* Tarea breve: Según la reseña sobre Esta pared de hielo, ¿de qué poema de Cernuda proceden los versos que dan título a la novela?

Aseguran algunos que el público lector demanda novelas que reconstruyan episodios históricos lejanos o cercanos porque ansían la verdad y prefieren relatos reales, en lo posible adobados con una buena dosis de casticismo costumbrista y color local. Pero me consta que hay lectores entre los que me incluyo fatigados de tanto revival y de tantos remakes, a menudo confeccionados torpemente, de manera apresurada y a la ligera, con materiales de derribo y repletos de mistificaciones varias (por no mentar su escaso rigor o su muy discutible calidad literaria). A ese lector, (des)engañado y harto pero todavía lo suficientemente esperanzado y sobre todo tenaz (casi diría militante de la literatura), quiero apelar porque sería una pena que Esta pared de hielo no llegara a sus oídos ni a sus manos, frustrándose así la ocasión de leer una de las novelas más graves y hondas (y sólidas y arriesgadas, literariamente hablando) que recuerdo en mucho tiempo. Y seria, muy seria, en la que podemos considerar parte principal de la misma, aquella que discurre por la conciencia de un personaje haciendo de Esta pared de hielo, una novela de profundo sentido existencial, una verdadera epopeya del pensamiento y de la reflexión.
Alzadas sobre un finísimo entramado narrativo de no fácil ejecución (imagino) pese a la levedad y sencillez aparente (que quizá expliquen la impresionante serenidad que uno siente, a pesar de los temas abordados), mientras las leía, había ocasiones en que estas páginas de José María Guelbenzu me conducían a otras, en un extraño (quizá por involuntario e ingobernable) ejercicio de revivificación según el cual Esta pared de hielo me instalaba a la vez en otras obras u otras voces. No estoy hablando de influencias, ni de ejercicios a la manière de, ni de “sesgados homenajes” a Fulano o Zutano. Hablo de linaje y estirpe, de fraternidades literarias, de sedimentos que permiten condensar en la voz propia (y lo recalco) otras ajenas que incluso pueden ser estilísticamente muy distintas, porque en ocasiones es la mirada lo que revela ese sentido de pertenencia. Y así, a ratos me parecía volver al subsuelo dostoievskiano y escuchar de nuevo el fragor de las batallas que Dios y el Diablo (el Bien y el Mal, si se prefiere) libran en el corazón y la mente de los hombres. Otras veces creía ver el mundo representado desde la farsa y las licencias esperpénticas de Valle-Inclán, pero también oía resonar la aridez lúcida y desengañada de Cioran, la elevada vibración lírica de Cernuda (unos versos de su poema “Tristeza del recuerdo” sirven para dar título a la novela) o el eco de “Don Juan [Benet] en Pisuerga” (a quien Guelbenzu dedica Esta pared de hielo). Tales reflejos o transparencias (que se extienden a lo pictórico y musical: así la estructura externa, Obertura, Oratorio…), por la densidad y riqueza que suponen, constituyen uno de los valores indiscutibles de una novela en la que Guelbenzu arranca, sobre todo, de sí mismo, de la fecunda senda abierta en Un peso en el mundo (Alfaguara, 1999) y en El sentimiento (Alianza, 1995).

* Registros aportados:
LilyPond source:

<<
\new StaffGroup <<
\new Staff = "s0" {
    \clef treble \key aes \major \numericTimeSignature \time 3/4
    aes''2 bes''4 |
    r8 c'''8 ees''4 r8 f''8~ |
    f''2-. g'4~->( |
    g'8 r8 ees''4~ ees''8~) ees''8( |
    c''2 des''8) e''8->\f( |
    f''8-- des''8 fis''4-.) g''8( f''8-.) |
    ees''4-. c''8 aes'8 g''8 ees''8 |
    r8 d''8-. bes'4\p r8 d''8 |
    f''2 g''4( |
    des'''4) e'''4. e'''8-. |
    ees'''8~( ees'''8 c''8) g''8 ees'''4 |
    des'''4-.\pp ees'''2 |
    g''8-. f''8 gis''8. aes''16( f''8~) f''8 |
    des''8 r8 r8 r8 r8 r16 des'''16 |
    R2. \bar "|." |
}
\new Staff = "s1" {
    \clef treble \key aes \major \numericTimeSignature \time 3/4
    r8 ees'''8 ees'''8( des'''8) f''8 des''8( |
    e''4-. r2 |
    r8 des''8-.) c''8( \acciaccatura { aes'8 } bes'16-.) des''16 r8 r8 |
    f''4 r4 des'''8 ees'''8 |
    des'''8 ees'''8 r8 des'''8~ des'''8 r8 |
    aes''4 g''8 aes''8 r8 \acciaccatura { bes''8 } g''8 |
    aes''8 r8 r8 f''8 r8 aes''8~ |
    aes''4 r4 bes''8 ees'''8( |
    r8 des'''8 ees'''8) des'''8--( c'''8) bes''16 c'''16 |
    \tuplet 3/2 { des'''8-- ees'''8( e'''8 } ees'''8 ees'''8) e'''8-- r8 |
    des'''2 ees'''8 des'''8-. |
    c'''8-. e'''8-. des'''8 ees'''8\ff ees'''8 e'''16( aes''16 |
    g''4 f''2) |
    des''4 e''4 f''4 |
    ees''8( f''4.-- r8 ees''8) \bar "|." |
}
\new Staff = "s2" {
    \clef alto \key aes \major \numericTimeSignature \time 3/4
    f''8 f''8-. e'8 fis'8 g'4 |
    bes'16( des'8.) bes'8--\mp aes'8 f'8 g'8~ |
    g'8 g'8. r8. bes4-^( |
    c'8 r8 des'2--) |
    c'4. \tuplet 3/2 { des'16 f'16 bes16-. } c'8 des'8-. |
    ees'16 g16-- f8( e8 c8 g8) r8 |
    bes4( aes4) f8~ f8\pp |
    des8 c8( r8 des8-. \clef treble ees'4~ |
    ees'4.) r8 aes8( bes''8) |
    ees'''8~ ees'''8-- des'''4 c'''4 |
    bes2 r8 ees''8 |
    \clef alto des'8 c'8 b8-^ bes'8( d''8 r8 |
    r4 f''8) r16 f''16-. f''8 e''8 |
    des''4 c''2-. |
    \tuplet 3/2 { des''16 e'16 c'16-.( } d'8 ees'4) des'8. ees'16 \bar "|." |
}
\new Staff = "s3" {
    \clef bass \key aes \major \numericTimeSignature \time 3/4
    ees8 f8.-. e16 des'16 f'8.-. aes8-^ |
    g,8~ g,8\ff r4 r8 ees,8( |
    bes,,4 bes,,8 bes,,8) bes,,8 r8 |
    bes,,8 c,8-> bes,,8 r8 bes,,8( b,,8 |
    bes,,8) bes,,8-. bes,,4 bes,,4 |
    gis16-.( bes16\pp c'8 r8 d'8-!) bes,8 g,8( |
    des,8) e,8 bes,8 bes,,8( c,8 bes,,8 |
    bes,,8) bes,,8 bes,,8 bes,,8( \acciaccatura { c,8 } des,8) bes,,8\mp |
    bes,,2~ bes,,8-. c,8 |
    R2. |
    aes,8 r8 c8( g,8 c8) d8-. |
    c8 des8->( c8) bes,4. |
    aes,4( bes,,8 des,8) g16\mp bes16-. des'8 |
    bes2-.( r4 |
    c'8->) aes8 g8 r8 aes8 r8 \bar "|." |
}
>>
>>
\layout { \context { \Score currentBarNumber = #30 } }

* Respuesta final: Del poema “Tristeza del recuerdo”.